(Data items)
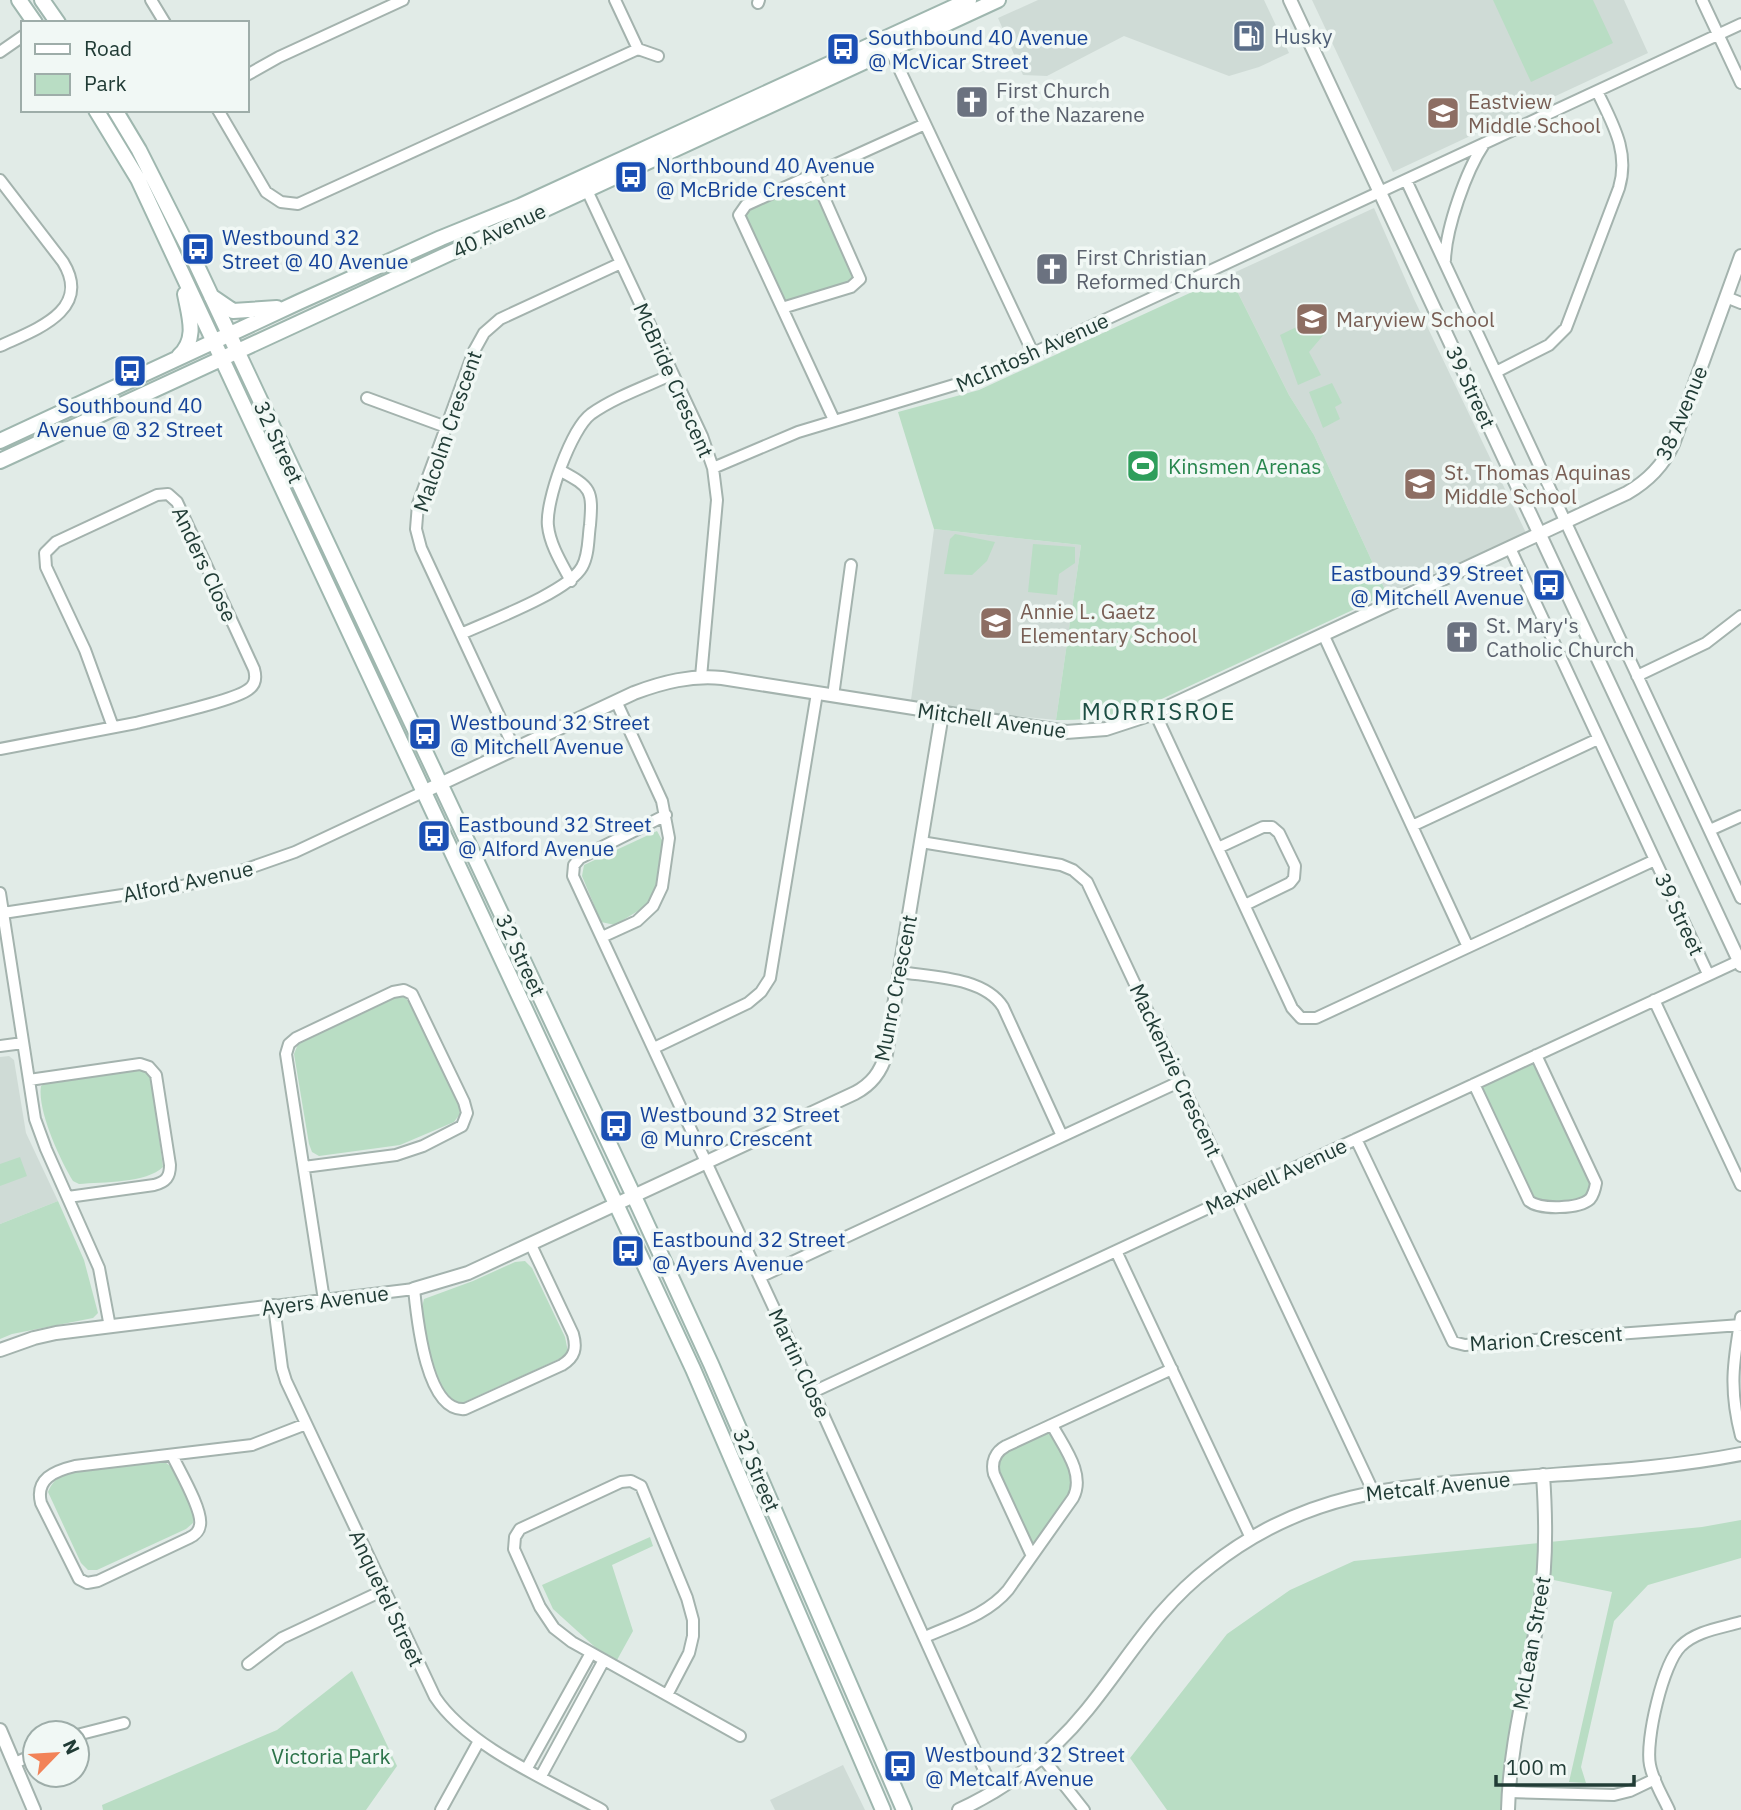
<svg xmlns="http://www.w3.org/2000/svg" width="1741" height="1810" viewBox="0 0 1741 1810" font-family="'IBM Plex Sans',sans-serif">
<rect width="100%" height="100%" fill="#e1ebe7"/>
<path fill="#cfdbd6" d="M1038 0H1264L1289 53 1259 67 1229 76 1124 36 1047 76 1023 75 998 18Z
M1312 0H1624L1648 53 1393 172Z
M1374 208 1414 299 1526 533 1387 594 1314 435 1289 395 1229 275Z
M934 529 1081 545 1056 720 943 709 911 700Z
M9 1056 14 1060 26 1133 58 1201 0 1224V1057Z
M843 1765 865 1810H775L770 1800Z"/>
<path fill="#b9ddc4" d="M1493 0H1593L1613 43 1531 82Z
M814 175 860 279 782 308 741 211Z
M1229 275 1289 395 1314 435 1387 594 1151 704C1118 715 1090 721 1056 720L1081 545 934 529 898 412 979 390Z
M1313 319 1321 320 1326 332 1309 352 1321 375 1298 385 1280 335Z
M1332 383 1342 403 1335 407 1340 419 1323 428 1309 392Z
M955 534 995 542 987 561 972 575 944 574 950 539Z
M1033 544 1075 547V563L1059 574 1057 595 1028 592Z
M657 831 663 842 658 881 646 906 615 925 601 922 582 876 584 865Z
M397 997H405L410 1003 459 1105 460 1114 454 1122 400 1145 319 1156 312 1152 309 1144 294 1054 298 1044Z
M1536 1055 1594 1178 1589 1199 1537 1206 1474 1084Z
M137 1068 146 1070 151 1077 163 1167C147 1183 102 1182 79 1184L73 1181C60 1160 37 1110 41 1086L48 1082Z
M20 1157 27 1176 0 1186V1164Z
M58 1201 84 1260 98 1313 93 1318 12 1334 0 1339V1224Z
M525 1261 532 1268 565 1337 568 1352 559 1359 460 1404 451 1401C434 1379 416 1326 424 1299L473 1281 515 1262Z
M1052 1425 1078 1483 1031 1554 994 1474 995 1456Z
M162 1460 173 1468 194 1513 193 1523 186 1529 97 1570H88L81 1563 48 1492C54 1478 61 1475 75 1471Z
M1741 1520V1558L1648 1585 1614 1621 1581 1767 1586 1783 1569 1782 1612 1592 1544 1578 1508 1810H1167L1130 1758 1227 1634 1290 1590 1354 1561 1702 1527Z
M650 1537 653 1546 612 1565 633 1631 617 1660 596 1648 553 1609 542 1585Z
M352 1671 397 1766 366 1810H103L102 1805 277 1730Z"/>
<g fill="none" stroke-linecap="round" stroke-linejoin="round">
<defs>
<path id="minor" d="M151 0 165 23
M615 0 638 49
M1702 0 1741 83
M758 3 759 0
M888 45 1033 353
M0 52 23 36
M247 75 279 57 403 0
M218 110 266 192 281 202 298 204 638 49 658 56
M0 180 63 262C93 311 34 330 0 346
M1406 180 1741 898
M584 184 702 436 713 468 717 500 701 677
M1445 260C1446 228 1466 171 1484 144
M1726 297 1741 303
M782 308 851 287 860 279 814 175
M1496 372 1549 345 1566 328 1619 188C1630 151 1612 123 1597 91
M367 398 446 427
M834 420 739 215 746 205 925 124
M713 468 798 432 984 376 1741 24
M1510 548 1708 974
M571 581C562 564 550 545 548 526 545 502 571 429 591 414 615 397 647 386 673 374
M461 634C489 621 568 592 582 567 589 555 588 538 590 525 593 490 591 487 561 471
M1323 634 1468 947
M1637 676 1706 643 1741 616
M833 696 851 565
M1155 713 1292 1008 1301 1018H1316L1655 860
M514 748 421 548 416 529 418 504 474 351 484 333 500 319 621 263
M0 749 136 723C156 718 237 700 249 689 256 684 256 676 254 669L177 502 168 494 157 495 56 542 45 553 46 567 85 650 113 727
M666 815 580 858 574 865 573 876 813 1392 994 1792
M1412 826 1598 739
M1710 830 1741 816
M921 842 1061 865 1073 870 1087 882 1373 1491
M1218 848 1263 827H1272L1279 833 1295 866 1294 878 1290 883 1245 905
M0 893 35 1119 46 1149 99 1268 110 1327
M3 913 182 886 238 872 295 852 423 792
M602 937 637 921 653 906 662 887 669 838 662 801 616 701
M900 972C932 977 984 977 1003 1007L1062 1136
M1654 1000 1741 1185
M0 1046 23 1043
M654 1048 748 1003 761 992 770 978 817 693
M29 1080 140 1064 149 1067 156 1075 170 1165C170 1177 166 1182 154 1185L68 1197
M1474 1084 1529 1201C1540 1210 1579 1209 1590 1199 1594 1194 1595 1189 1596 1183L1536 1055
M1356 1139 1453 1342 1465 1345 1741 1325
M304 1167 396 1155 423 1146 462 1126 467 1113 464 1102 412 994 404 990 393 992 296 1038 289 1044 286 1054 324 1300
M531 1245 573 1334C577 1348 575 1357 562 1365L465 1409C426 1413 417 1318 414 1289L274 1306 282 1368 286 1381 435 1697C468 1747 550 1781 602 1810
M1116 1251 1251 1538
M760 1277 1181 1081
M1741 1317C1733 1363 1729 1390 1741 1436
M813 1392 1741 960
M172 1455C179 1470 203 1510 200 1525 199 1532 195 1535 189 1538L98 1581 87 1583 79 1579 41 1503C35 1479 54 1471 75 1466L252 1445 306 1424
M1031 1554 994 1474C991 1462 995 1452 1006 1446L1172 1369
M925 1637C954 1624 987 1615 1008 1590L1073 1498C1086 1474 1063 1446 1052 1425
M248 1664 282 1638 384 1590
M667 1695 689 1653 693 1636V1620L687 1598 641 1486 631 1481 621 1482 520 1529 515 1537 514 1549 540 1607 554 1628 572 1642 740 1736
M77 1735 124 1723
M1042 1757 1084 1810
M15 1763 35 1754
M527 1768 591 1653
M541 1776 604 1660
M1509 1792 1614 1795 1630 1791 1655 1779
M441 1810 479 1741
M1669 1810C1662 1795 1653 1781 1650 1765 1645 1741 1663 1663 1681 1646 1696 1631 1721 1628 1741 1622"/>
<path id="tertiary" d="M1290 0 1741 965
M423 792 634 693C663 682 691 675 722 678L1066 732 1106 729 1155 713 1627 493C1648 481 1663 466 1673 444L1741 256
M414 1289 468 1273 855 1093C872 1084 881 1072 886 1054L942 714
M0 1350 34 1338 56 1333 274 1306
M0 1730 34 1810
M959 1810C1009 1787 1053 1752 1087 1710 1130 1657 1155 1609 1211 1566 1304 1492 1396 1486 1510 1478 1587 1472 1665 1469 1741 1454
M1508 1810C1510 1737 1530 1674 1540 1604 1547 1561 1546 1518 1543 1475"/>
<path id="secondary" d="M19 0 35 23
M42 0 58 23
M96 110 138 179 693 1369 883 1810
M115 110 139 150 192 255 638 1205 711 1364 904 1810
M211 296 233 311 277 308
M179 356C198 339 189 316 185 294
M0 441 299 302 441 238 520 206 969 0
M0 461 998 0"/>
</defs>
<use href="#minor" stroke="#a4b3ae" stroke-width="14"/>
<use href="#tertiary" stroke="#a4b3ae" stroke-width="16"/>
<use href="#secondary" stroke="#9fb7af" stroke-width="18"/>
<use href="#minor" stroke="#fff" stroke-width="10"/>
<use href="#tertiary" stroke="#fff" stroke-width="12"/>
<use href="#secondary" stroke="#fff" stroke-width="14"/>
</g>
<defs>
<symbol id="fuel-square" viewBox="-11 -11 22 22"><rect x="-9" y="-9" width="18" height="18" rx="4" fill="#5c6f8a" stroke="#f1f8f5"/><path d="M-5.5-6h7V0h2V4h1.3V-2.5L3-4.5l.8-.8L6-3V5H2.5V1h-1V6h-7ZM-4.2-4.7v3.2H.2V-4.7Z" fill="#fff"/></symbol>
<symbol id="bus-square" viewBox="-11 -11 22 22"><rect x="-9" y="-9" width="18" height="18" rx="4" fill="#1a4fb4" stroke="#f1f8f5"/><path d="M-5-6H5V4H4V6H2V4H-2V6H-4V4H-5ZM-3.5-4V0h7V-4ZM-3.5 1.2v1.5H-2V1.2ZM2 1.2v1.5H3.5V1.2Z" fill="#fff"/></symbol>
<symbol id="church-square" viewBox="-11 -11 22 22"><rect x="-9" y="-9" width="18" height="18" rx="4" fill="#6b7280" stroke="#f1f8f5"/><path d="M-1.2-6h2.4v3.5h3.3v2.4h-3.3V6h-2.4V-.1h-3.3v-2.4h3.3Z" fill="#fff"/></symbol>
<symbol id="school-square" viewBox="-11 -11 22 22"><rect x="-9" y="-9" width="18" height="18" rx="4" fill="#8d6e63" stroke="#f1f8f5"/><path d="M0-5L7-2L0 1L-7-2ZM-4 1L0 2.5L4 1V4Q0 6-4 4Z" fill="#fff"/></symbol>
<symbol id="stadium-square" viewBox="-11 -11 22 22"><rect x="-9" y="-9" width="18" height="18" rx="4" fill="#2e9e5b" stroke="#f1f8f5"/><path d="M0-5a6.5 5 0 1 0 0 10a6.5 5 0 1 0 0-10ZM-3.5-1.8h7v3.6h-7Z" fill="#fff"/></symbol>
</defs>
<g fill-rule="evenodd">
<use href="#fuel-square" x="1230" y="17" width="38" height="38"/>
<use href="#bus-square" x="824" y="30" width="38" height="38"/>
<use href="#church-square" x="953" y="83" width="38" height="38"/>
<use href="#school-square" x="1424" y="94" width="38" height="38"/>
<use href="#bus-square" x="612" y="158" width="38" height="38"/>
<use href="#bus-square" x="179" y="230" width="38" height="38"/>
<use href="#church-square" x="1033" y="250" width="38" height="38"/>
<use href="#school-square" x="1293" y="300" width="38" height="38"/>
<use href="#bus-square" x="111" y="352" width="38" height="38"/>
<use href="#stadium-square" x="1124" y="447" width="38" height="38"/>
<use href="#school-square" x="1401" y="465" width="38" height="38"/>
<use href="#bus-square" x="1530" y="566" width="38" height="38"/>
<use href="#school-square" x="977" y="604" width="38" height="38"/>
<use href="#church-square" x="1443" y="618" width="38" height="38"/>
<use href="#bus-square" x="406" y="715" width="38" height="38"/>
<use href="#bus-square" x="415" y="817" width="38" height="38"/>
<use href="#bus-square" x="597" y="1107" width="38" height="38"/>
<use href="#bus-square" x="609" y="1232" width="38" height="38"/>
<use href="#bus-square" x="881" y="1747" width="38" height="38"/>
</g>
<g text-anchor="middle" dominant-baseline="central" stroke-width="7" stroke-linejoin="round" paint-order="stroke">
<g font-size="21" fill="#4e5e75" stroke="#f1f8f5" text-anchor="start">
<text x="1274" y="36">Husky</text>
</g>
<g font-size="21" fill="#164399" stroke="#f1f8f5" text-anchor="start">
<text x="868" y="37">Southbound 40 Avenue<tspan x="868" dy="24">@ McVicar Street</tspan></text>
<text x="656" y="165">Northbound 40 Avenue<tspan x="656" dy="24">@ McBride Crescent</tspan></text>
<text x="222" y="237">Westbound 32<tspan x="222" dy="24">Street @ 40 Avenue</tspan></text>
<text x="130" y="405" text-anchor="middle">Southbound 40<tspan x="130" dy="24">Avenue @ 32 Street</tspan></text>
<text x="1524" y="573" text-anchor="end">Eastbound 39 Street<tspan x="1524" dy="24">@ Mitchell Avenue</tspan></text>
<text x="450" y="722">Westbound 32 Street<tspan x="450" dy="24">@ Mitchell Avenue</tspan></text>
<text x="458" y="824">Eastbound 32 Street<tspan x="458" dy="24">@ Alford Avenue</tspan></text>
<text x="640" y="1114">Westbound 32 Street<tspan x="640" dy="24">@ Munro Crescent</tspan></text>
<text x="652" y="1239">Eastbound 32 Street<tspan x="652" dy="24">@ Ayers Avenue</tspan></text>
<text x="925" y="1754">Westbound 32 Street<tspan x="925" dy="24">@ Metcalf Avenue</tspan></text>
</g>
<g font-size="21" fill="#5b616d" stroke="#f1f8f5" text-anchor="start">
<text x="996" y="90">First Church<tspan x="996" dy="24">of the Nazarene</tspan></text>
<text x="1076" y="257">First Christian<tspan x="1076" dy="24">Reformed Church</tspan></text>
<text x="1486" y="625">St. Mary's<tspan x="1486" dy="24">Catholic Church</tspan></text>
</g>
<g font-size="21" fill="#785e54" stroke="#f1f8f5" text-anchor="start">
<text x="1468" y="101">Eastview<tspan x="1468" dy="24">Middle School</tspan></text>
<text x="1336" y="319">Maryview School</text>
<text x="1444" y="472">St. Thomas Aquinas<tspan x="1444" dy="24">Middle School</tspan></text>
<text x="1020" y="611">Annie L. Gaetz<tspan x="1020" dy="24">Elementary School</tspan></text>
</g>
<g font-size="21" fill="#213c36" stroke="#f1f8f5">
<text transform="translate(499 230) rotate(-25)">40 Avenue</text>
<text transform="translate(1032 352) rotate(-24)">McIntosh Avenue</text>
<text transform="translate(674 380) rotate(66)">McBride Crescent</text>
<text transform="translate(1471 387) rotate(65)">39 Street</text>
<text transform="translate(1681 413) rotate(-67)">38 Avenue</text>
<text transform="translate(447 431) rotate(-71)">Malcolm Crescent</text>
<text transform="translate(279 442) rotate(65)">32 Street</text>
<text transform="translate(205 564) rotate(65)">Anders Close</text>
<text transform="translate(992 720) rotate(8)">Mitchell Avenue</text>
<text transform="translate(188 881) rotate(-12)">Alford Avenue</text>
<text transform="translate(1680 914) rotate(65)">39 Street</text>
<text transform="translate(521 955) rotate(65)">32 Street</text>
<text transform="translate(895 988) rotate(-79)">Munro Crescent</text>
<text transform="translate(1176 1070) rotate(65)">Mackenzie Crescent</text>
<text transform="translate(1276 1176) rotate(-25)">Maxwell Avenue</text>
<text transform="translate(325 1300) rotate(-7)">Ayers Avenue</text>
<text transform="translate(1546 1338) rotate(-4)">Marion Crescent</text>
<text transform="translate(800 1363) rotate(65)">Martin Close</text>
<text transform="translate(757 1470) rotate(67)">32 Street</text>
<text transform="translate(1438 1486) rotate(-6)">Metcalf Avenue</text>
<text transform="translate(387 1598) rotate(65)">Anquetel Street</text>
<text transform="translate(1531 1643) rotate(-80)">McLean Street</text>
</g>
<g font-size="21" fill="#27864d" stroke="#f1f8f5" text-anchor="start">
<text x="1168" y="466">Kinsmen Arenas</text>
</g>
<g font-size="21" fill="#2b7349" stroke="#f1f8f5">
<text x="331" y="1756">Victoria Park</text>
</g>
<g font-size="24" letter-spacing="2" fill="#1d4e44" stroke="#f1f8f5">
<text x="1159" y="711">MORRISROE</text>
</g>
</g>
<rect x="21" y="21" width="228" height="91" fill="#f1f8f5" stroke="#9eada9" stroke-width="2"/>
<rect x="35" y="44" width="35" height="10" fill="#ffffff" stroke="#9eada9" stroke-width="2"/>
<text x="84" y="56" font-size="21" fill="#213c36">Road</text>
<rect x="35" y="74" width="35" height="21" fill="#b9ddc4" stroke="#9eada9" stroke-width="2"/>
<text x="84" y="91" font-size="21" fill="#213c36">Park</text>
<g transform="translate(56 1754) rotate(65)"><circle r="33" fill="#f1f8f5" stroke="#9eada9" stroke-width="2"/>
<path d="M0-5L12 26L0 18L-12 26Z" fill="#f28358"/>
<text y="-10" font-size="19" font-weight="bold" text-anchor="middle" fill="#213c36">N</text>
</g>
<path d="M1496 1775v10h138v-10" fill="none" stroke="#213c36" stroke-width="3.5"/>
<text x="1506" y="1775" font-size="21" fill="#213c36" stroke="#f1f8f5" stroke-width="5" paint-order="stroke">100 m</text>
</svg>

[What needs to be done]:
What is the number of lines in the data that hold the string "linejoin"? Answer with the number only.

[Answer for the task]:
2